Instruction - Output every line of the material below word for word, leaving out the pictures.

Data provided -

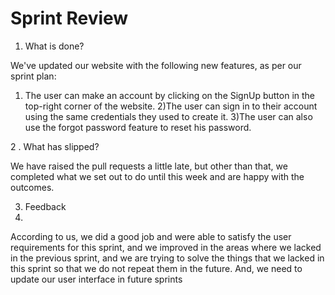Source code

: # Sprint Review

1. What is done?

We've updated our website with the following new features, as per our sprint plan:
1) The user can make an account by clicking on the SignUp button in the top-right corner of the
website.
2)The user can sign in to their account using the same credentials they used to create it.
3)The user can also use the forgot password feature to reset his password.

2 . What has slipped?

We have raised the pull requests a little late, but other than that, we completed what we set out
to do until this week and are happy with the outcomes.

3. Feedback
4. 
According to us, we did a good job and were able to satisfy the user requirements for this sprint,
and we improved in the areas where we lacked in the previous sprint, and we are trying to solve
the things that we lacked in this sprint so that we do not repeat them in the future. And, we need
to update our user interface in future sprints
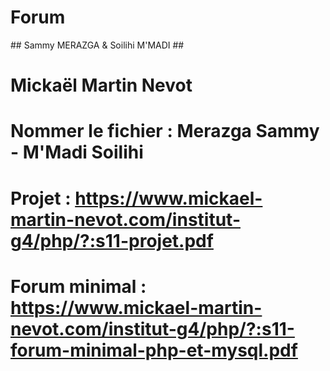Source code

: # Forum

## Sammy MERAZGA & Soilihi M'MADI ##
# Mickaël Martin Nevot

# Nommer le fichier : Merazga Sammy - M'Madi Soilihi
# Projet : https://www.mickael-martin-nevot.com/institut-g4/php/?:s11-projet.pdf

# Forum minimal : https://www.mickael-martin-nevot.com/institut-g4/php/?:s11-forum-minimal-php-et-mysql.pdf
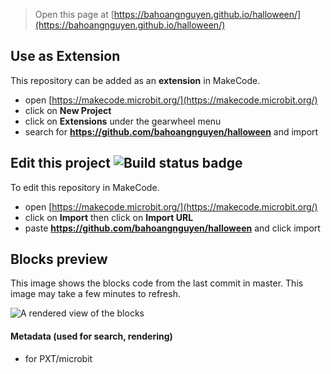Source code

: 
> Open this page at [https://bahoangnguyen.github.io/halloween/](https://bahoangnguyen.github.io/halloween/)

## Use as Extension

This repository can be added as an **extension** in MakeCode.

* open [https://makecode.microbit.org/](https://makecode.microbit.org/)
* click on **New Project**
* click on **Extensions** under the gearwheel menu
* search for **https://github.com/bahoangnguyen/halloween** and import

## Edit this project ![Build status badge](https://github.com/bahoangnguyen/halloween/workflows/MakeCode/badge.svg)

To edit this repository in MakeCode.

* open [https://makecode.microbit.org/](https://makecode.microbit.org/)
* click on **Import** then click on **Import URL**
* paste **https://github.com/bahoangnguyen/halloween** and click import

## Blocks preview

This image shows the blocks code from the last commit in master.
This image may take a few minutes to refresh.

![A rendered view of the blocks](https://github.com/bahoangnguyen/halloween/raw/master/.github/makecode/blocks.png)

#### Metadata (used for search, rendering)

* for PXT/microbit
<script src="https://makecode.com/gh-pages-embed.js"></script><script>makeCodeRender("{{ site.makecode.home_url }}", "{{ site.github.owner_name }}/{{ site.github.repository_name }}");</script>
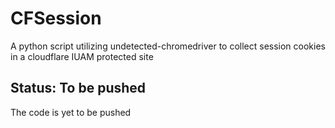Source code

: # CFSession
A python script utilizing undetected-chromedriver to collect session cookies in a cloudflare IUAM protected site


## Status: To be pushed
The code is yet to be pushed
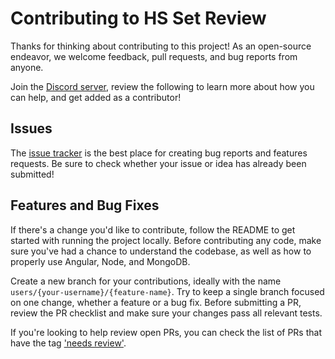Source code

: # Contributing to HS Set Review

Thanks for thinking about contributing to this project! As an open-source endeavor, we welcome feedback, pull requests, and bug reports from anyone.

Join the [Discord server](https://discord.gg/zKGyxFP6Yk), review the following to learn more about how you can help, and get added as a contributor!

## Issues

The [issue tracker](https://github.com/mateuscechetto/hearthstone-set-review-bot/issues) is the best place for creating bug reports and features requests. Be sure to check whether your issue or idea has already been submitted!

## Features and Bug Fixes

If there's a change you'd like to contribute, follow the README to get started with running the project locally. Before contributing any code, make sure you've had a chance to understand the codebase, as well as how to properly use Angular, Node, and MongoDB.

Create a new branch for your contributions, ideally with the name `users/{your-username}/{feature-name}`. Try to keep a single branch focused on one change, whether a feature or a bug fix. Before submitting a PR, review the PR checklist and make sure your changes pass all relevant tests.

If you're looking to help review open PRs, you can check the list of PRs that have the tag ['needs review'](https://github.com/mateuscechetto/hearthstone-set-review-bot/labels/needs%20review).
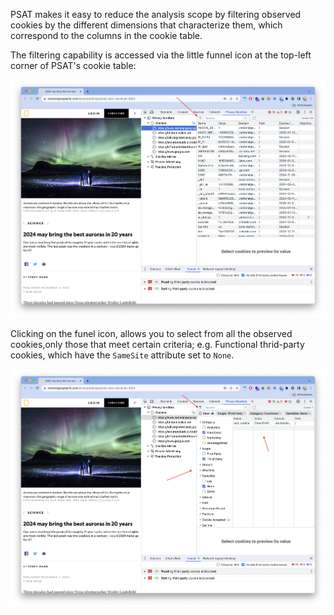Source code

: PSAT makes it easy to reduce the analysis scope by filtering observed cookies by the different dimensions that characterize them, which correspond to the columns in the cookie table.

The filtering capability is accessed via the little funnel icon at the top-left corner of PSAT's cookie table:

<img width="742" alt="PSAT Cookie Filtering Access" src="images/cookie-analysis/cookie-filtering-1.png">

Clicking on the funel icon, allows you to select from all the observed cookies,only those that meet certain criteria; e.g. Functional thrid-party cookies, which have the `SameSite` attribute set to `None`.

<img width="742" alt="PSAT Cookie Filters" src="images/cookie-analysis/cookie-filtering-2.png">
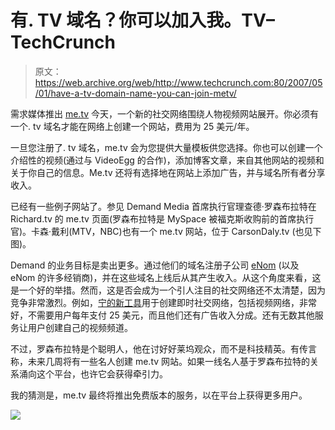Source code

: # 有. TV 域名？你可以加入我。TV–TechCrunch

> 原文：<https://web.archive.org/web/http://www.techcrunch.com:80/2007/05/01/have-a-tv-domain-name-you-can-join-metv/>

 [](https://web.archive.org/web/20211202040241/http://www.me.tv/) 需求媒体推出 [me.tv](https://web.archive.org/web/20211202040241/http://me.tv/) 今天，一个新的社交网络围绕人物视频网站展开。你必须有一个. tv 域名才能在网络上创建一个网站，费用为 25 美元/年。

一旦您注册了. tv 域名，me.tv 会为您提供大量模板供您选择。你也可以创建一个介绍性的视频(通过与 VideoEgg 的合作)，添加博客文章，来自其他网站的视频和关于你自己的信息。Me.tv 还将有选择地在网站上添加广告，并与域名所有者分享收入。

已经有一些例子网站了。参见 Demand Media 首席执行官理查德·罗森布拉特在 Richard.tv 的 me.tv 页面(罗森布拉特是 MySpace 被福克斯收购前的首席执行官)。卡森·戴利(MTV，NBC)也有一个 me.tv 网站，位于 CarsonDaly.tv (也见下图)。

Demand 的业务目标是卖出更多。通过他们的域名注册子公司 [eNom](https://web.archive.org/web/20211202040241/http://www.enom.com/) (以及 eNom 的许多经销商)，并在这些域名上线后从其产生收入。从这个角度来看，这是一个好的举措。然而，这是否会成为一个引人注目的社交网络还不太清楚，因为竞争非常激烈。例如，[宁的新工具](https://web.archive.org/web/20211202040241/http://www.beta.techcrunch.com/2007/02/26/ning-in-full/)用于创建即时社交网络，包括视频网络，非常好，不需要用户每年支付 25 美元，而且他们还有广告收入分成。还有无数其他服务让用户创建自己的视频频道。

不过，罗森布拉特是个聪明人，他在讨好好莱坞观众，而不是科技精英。有传言称，未来几周将有一些名人创建 me.tv 网站。如果一线名人基于罗森布拉特的关系涌向这个平台，也许它会获得牵引力。

我的猜测是，me.tv 最终将推出免费版本的服务，以在平台上获得更多用户。

![](img/4f00ce4dbc68c35b314eeef29d13f738.png)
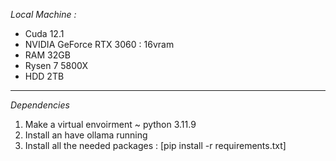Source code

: *Local Machine :*
- Cuda 12.1
- NVIDIA GeForce RTX 3060 : 16vram
- RAM 32GB
- Rysen 7 5800X
- HDD 2TB
---
*Dependencies*
1.  Make a virtual envoirment ~ python 3.11.9 
2.  Install an have ollama running  
3.  Install all the needed packages :
    [pip install -r requirements.txt]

Your response -
Source code

: # Sprint Review

1. What is done?

We've updated our website with the following new features, as per our sprint plan:
1) The user can make an account by clicking on the SignUp button in the top-right corner of the
website.
2)The user can sign in to their account using the same credentials they used to create it.
3)The user can also use the forgot password feature to reset his password.

2 . What has slipped?

We have raised the pull requests a little late, but other than that, we completed what we set out
to do until this week and are happy with the outcomes.

3. Feedback
4. 
According to us, we did a good job and were able to satisfy the user requirements for this sprint,
and we improved in the areas where we lacked in the previous sprint, and we are trying to solve
the things that we lacked in this sprint so that we do not repeat them in the future. And, we need
to update our user interface in future sprints
Source code

: # Forum

## Sammy MERAZGA & Soilihi M'MADI ##
# Mickaël Martin Nevot

# Nommer le fichier : Merazga Sammy - M'Madi Soilihi
# Projet : https://www.mickael-martin-nevot.com/institut-g4/php/?:s11-projet.pdf

# Forum minimal : https://www.mickael-martin-nevot.com/institut-g4/php/?:s11-forum-minimal-php-et-mysql.pdf
Source code

: 
> Open this page at [https://bahoangnguyen.github.io/halloween/](https://bahoangnguyen.github.io/halloween/)

## Use as Extension

This repository can be added as an **extension** in MakeCode.

* open [https://makecode.microbit.org/](https://makecode.microbit.org/)
* click on **New Project**
* click on **Extensions** under the gearwheel menu
* search for **https://github.com/bahoangnguyen/halloween** and import

## Edit this project ![Build status badge](https://github.com/bahoangnguyen/halloween/workflows/MakeCode/badge.svg)

To edit this repository in MakeCode.

* open [https://makecode.microbit.org/](https://makecode.microbit.org/)
* click on **Import** then click on **Import URL**
* paste **https://github.com/bahoangnguyen/halloween** and click import

## Blocks preview

This image shows the blocks code from the last commit in master.
This image may take a few minutes to refresh.

![A rendered view of the blocks](https://github.com/bahoangnguyen/halloween/raw/master/.github/makecode/blocks.png)

#### Metadata (used for search, rendering)

* for PXT/microbit
<script src="https://makecode.com/gh-pages-embed.js"></script><script>makeCodeRender("{{ site.makecode.home_url }}", "{{ site.github.owner_name }}/{{ site.github.repository_name }}");</script>
Source code

: # CFSession
A python script utilizing undetected-chromedriver to collect session cookies in a cloudflare IUAM protected site


## Status: To be pushed
The code is yet to be pushed
Source code

: # Contributing to HS Set Review

Thanks for thinking about contributing to this project! As an open-source endeavor, we welcome feedback, pull requests, and bug reports from anyone.

Join the [Discord server](https://discord.gg/zKGyxFP6Yk), review the following to learn more about how you can help, and get added as a contributor!

## Issues

The [issue tracker](https://github.com/mateuscechetto/hearthstone-set-review-bot/issues) is the best place for creating bug reports and features requests. Be sure to check whether your issue or idea has already been submitted!

## Features and Bug Fixes

If there's a change you'd like to contribute, follow the README to get started with running the project locally. Before contributing any code, make sure you've had a chance to understand the codebase, as well as how to properly use Angular, Node, and MongoDB.

Create a new branch for your contributions, ideally with the name `users/{your-username}/{feature-name}`. Try to keep a single branch focused on one change, whether a feature or a bug fix. Before submitting a PR, review the PR checklist and make sure your changes pass all relevant tests.

If you're looking to help review open PRs, you can check the list of PRs that have the tag ['needs review'](https://github.com/mateuscechetto/hearthstone-set-review-bot/labels/needs%20review).
Source code

: PSAT makes it easy to reduce the analysis scope by filtering observed cookies by the different dimensions that characterize them, which correspond to the columns in the cookie table.

The filtering capability is accessed via the little funnel icon at the top-left corner of PSAT's cookie table:

<img width="742" alt="PSAT Cookie Filtering Access" src="images/cookie-analysis/cookie-filtering-1.png">

Clicking on the funel icon, allows you to select from all the observed cookies,only those that meet certain criteria; e.g. Functional thrid-party cookies, which have the `SameSite` attribute set to `None`.

<img width="742" alt="PSAT Cookie Filters" src="images/cookie-analysis/cookie-filtering-2.png">
Source code

: # 有. TV 域名？你可以加入我。TV–TechCrunch

> 原文：<https://web.archive.org/web/http://www.techcrunch.com:80/2007/05/01/have-a-tv-domain-name-you-can-join-metv/>

 [](https://web.archive.org/web/20211202040241/http://www.me.tv/) 需求媒体推出 [me.tv](https://web.archive.org/web/20211202040241/http://me.tv/) 今天，一个新的社交网络围绕人物视频网站展开。你必须有一个. tv 域名才能在网络上创建一个网站，费用为 25 美元/年。

一旦您注册了. tv 域名，me.tv 会为您提供大量模板供您选择。你也可以创建一个介绍性的视频(通过与 VideoEgg 的合作)，添加博客文章，来自其他网站的视频和关于你自己的信息。Me.tv 还将有选择地在网站上添加广告，并与域名所有者分享收入。

已经有一些例子网站了。参见 Demand Media 首席执行官理查德·罗森布拉特在 Richard.tv 的 me.tv 页面(罗森布拉特是 MySpace 被福克斯收购前的首席执行官)。卡森·戴利(MTV，NBC)也有一个 me.tv 网站，位于 CarsonDaly.tv (也见下图)。

Demand 的业务目标是卖出更多。通过他们的域名注册子公司 [eNom](https://web.archive.org/web/20211202040241/http://www.enom.com/) (以及 eNom 的许多经销商)，并在这些域名上线后从其产生收入。从这个角度来看，这是一个好的举措。然而，这是否会成为一个引人注目的社交网络还不太清楚，因为竞争非常激烈。例如，[宁的新工具](https://web.archive.org/web/20211202040241/http://www.beta.techcrunch.com/2007/02/26/ning-in-full/)用于创建即时社交网络，包括视频网络，非常好，不需要用户每年支付 25 美元，而且他们还有广告收入分成。还有无数其他服务让用户创建自己的视频频道。

不过，罗森布拉特是个聪明人，他在讨好好莱坞观众，而不是科技精英。有传言称，未来几周将有一些名人创建 me.tv 网站。如果一线名人基于罗森布拉特的关系涌向这个平台，也许它会获得牵引力。

我的猜测是，me.tv 最终将推出免费版本的服务，以在平台上获得更多用户。

![](img/4f00ce4dbc68c35b314eeef29d13f738.png)
Source code

: *Local Machine :*
- Cuda 12.1
- NVIDIA GeForce RTX 3060 : 16vram
- RAM 32GB
- Rysen 7 5800X
- HDD 2TB
---
*Dependencies*
1.  Make a virtual envoirment ~ python 3.11.9 
2.  Install an have ollama running  
3.  Install all the needed packages :
    [pip install -r requirements.txt]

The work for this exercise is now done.